Paris's review once asked the writer Helen Garner if being a writer and marriage are generally compatible. She replied: “They are probably, but it probably requires a lot of generosity and flexibility. If you charge you a classical idea of ​​the artist as a figure to which everything is due and whose prerogatives are huge and can never be challenged, forget it.”

In one of his most critical essays entitled “Marrying absurd” Joan Didion punishes those who choose to marry Las Vegas. She insists that they are not doing it for convenience, but for the fact that they do not know “how to make arrangements, how to do it” well. “

How do you do it well, Joan?

Tyler and I got married in January (nine years after age, I insisted on my cousin that would marry me) in Las Vegas, for an imitator of Elvis who will sing “I cannot help falling in love” in the famous White Chapel with three dozens of our closest friends and family, two weeks after the devastating wild fires and the week of inexhaustion of Trump.

While I did my hair and makeup in front of the hotel window overlooking the false Eiffel Tower, with the Bellagio fountain that went out every 30 minutes, I was crying.

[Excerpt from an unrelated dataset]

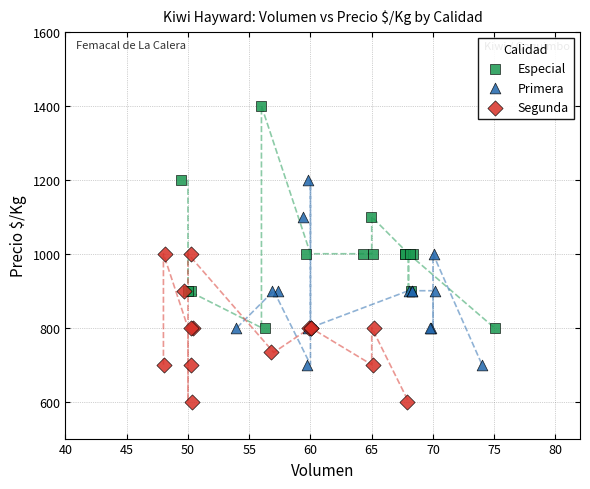

Which series has the largest Y range (max minus min)?

Especial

But not because of the usual suspects: cold feet or the last minute cancellations or the eczema that reappears after years of latency in my arms or lack of sleep, although I forgot to pack a root of courage.

At some point, I had convinced me that marrying was unpleasant, not what an artist does, but here he was doing it. In fact, I married the man who supported my creative activities. He had changed his mind about marriage once again. It is a symbol of hope in a desperate world, a sacred pact between two people, and it may be whatever you want it to be.

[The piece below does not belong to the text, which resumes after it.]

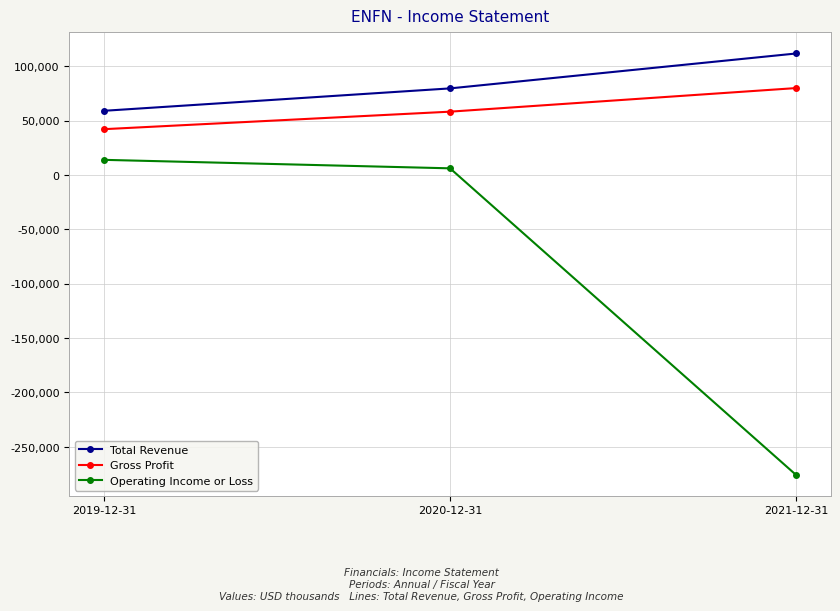

What is the sum of the Total Revenue values at 2021-12-31 and 2020-12-31?

191300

And yes, it may not work, but it could also.

Maybe the question is not: does marriage make you less artist? Maybe the question is: Who becomes an artist anyway?

The author is an independent writer of Los Angeles. She is on Instagram: @druzova_.

Los Angeles Affairs Chronices The search for romantic love in all its glorious expressions in the Los Angeles area, and we want to listen to their real history. We pay $ 400 for a published essay. Email [email protected]. You can find presentation guidelines here. You can find past columns here.